Pasal 1865 KUHPerdata, menyatakan :


“barang siapa yang mendalilkan mempunyai suatu hak atau untuk meneguhkan

haknya atau membantah hak orang lain, atau menunjuk pada suatu peristiwa, maka

ia diwajibkan membuktikan adanya hak atau peristiwa tersebut”.

Pasal ini berlaku dalam lapangan hukum perdata, baik terhadap konsumen yang

menggugat secara wanprestasi maupun atas dasar perbuatan melawan hukum.

3. The Privity of Contract.

Pelaku usaha mempunyai kewajiban untuk melindungi konsumen, tetapi hal itu baru

dapat dilakukan jika diantara mereka telah terjalin suatu hubungan kontraktua. Pelaku usaha

tidak dapat disalahkan atas hal-hal di luar yang diperjanjikan, artinya konsumen boleh

menggugat berdasarkan wanprestasi.

Prinsip-prinsip Tanggung Jawab Dalam Hukum Perlindungan Konsumen, yaitu :

1. Prinsip Tanggung Jawab Berdasarkan Unsur Kesalahan.( Fault Liability atau Liability

Based on Fault).

Prinsip ini menyatakan, seseorang baru dapat dimintakan pertanggungjawabannya secara

hukum jika ada unsur kesalahan yang dilakukannya.

■ **PERMINTAAN PEKERJAAN**
Salin tanpa perubahan bagian kutipan tentang perlindungan konsumen di atas, mulai dari kata-kata "Pasal ini berlaku" dan berhenti setelah "Privity of Contract.".

■ **DATA TERSEDIA**
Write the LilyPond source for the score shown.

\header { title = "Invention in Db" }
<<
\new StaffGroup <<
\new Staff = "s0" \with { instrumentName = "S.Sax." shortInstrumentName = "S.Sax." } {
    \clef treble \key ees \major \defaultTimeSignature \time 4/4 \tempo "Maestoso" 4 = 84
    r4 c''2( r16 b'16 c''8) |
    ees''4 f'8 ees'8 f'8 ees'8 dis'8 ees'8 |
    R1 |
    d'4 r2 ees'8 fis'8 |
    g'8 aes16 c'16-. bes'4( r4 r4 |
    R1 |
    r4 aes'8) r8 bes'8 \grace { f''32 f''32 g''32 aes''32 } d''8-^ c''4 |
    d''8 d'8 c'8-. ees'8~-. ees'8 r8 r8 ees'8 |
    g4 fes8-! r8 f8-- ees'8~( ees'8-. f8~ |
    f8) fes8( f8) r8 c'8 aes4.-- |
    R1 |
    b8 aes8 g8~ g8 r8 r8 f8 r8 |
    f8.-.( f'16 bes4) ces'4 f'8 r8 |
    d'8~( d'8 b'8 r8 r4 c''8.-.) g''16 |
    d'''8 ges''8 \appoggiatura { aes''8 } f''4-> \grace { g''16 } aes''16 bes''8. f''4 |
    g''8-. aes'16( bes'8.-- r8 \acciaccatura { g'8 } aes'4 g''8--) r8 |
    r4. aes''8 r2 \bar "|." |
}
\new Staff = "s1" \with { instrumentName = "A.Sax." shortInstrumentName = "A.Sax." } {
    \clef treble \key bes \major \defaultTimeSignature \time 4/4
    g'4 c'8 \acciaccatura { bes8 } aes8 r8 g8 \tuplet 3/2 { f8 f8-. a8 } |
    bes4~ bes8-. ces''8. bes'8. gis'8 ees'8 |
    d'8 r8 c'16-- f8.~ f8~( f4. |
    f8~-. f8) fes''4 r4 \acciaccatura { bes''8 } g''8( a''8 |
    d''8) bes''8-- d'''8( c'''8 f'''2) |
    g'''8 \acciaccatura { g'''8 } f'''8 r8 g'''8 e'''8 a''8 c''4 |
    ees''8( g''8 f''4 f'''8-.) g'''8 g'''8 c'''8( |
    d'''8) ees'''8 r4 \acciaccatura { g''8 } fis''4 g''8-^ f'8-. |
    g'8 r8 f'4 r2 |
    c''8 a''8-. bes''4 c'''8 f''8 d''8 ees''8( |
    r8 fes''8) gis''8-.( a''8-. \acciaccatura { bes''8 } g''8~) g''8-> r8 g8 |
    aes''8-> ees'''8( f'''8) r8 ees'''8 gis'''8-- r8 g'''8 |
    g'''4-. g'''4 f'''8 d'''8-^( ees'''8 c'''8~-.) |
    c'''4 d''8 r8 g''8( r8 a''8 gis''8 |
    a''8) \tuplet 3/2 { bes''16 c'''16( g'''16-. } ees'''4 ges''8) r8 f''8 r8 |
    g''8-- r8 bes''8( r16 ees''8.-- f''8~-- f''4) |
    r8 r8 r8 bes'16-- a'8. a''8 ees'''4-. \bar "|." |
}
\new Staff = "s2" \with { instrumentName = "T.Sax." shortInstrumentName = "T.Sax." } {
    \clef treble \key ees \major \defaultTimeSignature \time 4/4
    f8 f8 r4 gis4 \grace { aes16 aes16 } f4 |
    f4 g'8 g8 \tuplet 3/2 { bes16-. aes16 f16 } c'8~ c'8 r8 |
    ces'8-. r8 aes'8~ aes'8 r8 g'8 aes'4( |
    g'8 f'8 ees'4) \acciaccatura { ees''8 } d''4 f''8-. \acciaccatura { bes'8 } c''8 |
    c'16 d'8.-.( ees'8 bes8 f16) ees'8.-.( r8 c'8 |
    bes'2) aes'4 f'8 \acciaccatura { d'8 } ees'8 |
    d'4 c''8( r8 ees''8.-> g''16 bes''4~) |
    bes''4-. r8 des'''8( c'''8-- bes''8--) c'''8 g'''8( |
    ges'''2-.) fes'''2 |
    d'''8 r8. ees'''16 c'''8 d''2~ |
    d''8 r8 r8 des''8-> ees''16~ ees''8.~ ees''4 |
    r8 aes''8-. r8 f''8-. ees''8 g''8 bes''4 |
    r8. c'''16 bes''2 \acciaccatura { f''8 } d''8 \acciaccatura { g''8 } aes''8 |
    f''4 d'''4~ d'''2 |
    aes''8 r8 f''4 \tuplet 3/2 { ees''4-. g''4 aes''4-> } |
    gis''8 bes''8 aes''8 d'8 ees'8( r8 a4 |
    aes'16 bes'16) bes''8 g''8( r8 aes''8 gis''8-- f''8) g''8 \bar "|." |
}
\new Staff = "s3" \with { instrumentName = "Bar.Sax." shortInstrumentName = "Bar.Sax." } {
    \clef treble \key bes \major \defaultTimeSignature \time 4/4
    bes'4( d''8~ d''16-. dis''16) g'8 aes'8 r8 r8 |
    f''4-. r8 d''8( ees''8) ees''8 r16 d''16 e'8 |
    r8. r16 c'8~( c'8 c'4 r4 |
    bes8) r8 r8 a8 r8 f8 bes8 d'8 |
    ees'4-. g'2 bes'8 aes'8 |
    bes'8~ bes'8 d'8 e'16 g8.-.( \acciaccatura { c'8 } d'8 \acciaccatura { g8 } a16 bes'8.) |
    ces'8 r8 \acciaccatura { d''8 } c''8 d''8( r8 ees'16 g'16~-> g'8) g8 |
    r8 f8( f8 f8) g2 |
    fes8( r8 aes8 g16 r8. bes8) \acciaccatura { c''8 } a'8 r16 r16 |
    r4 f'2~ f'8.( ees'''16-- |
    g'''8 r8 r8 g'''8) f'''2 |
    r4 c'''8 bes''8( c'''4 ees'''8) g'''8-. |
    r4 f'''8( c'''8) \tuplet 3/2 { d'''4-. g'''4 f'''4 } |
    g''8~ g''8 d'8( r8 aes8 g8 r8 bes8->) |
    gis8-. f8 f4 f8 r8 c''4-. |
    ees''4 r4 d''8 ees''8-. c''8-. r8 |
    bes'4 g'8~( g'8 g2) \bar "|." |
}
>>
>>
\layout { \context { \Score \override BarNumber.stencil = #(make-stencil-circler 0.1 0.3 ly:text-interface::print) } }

■ **PENYELESAIAN MASALAH**
Pasal ini berlaku dalam lapangan hukum perdata, baik terhadap konsumen yang

menggugat secara wanprestasi maupun atas dasar perbuatan melawan hukum.

3. The Privity of Contract.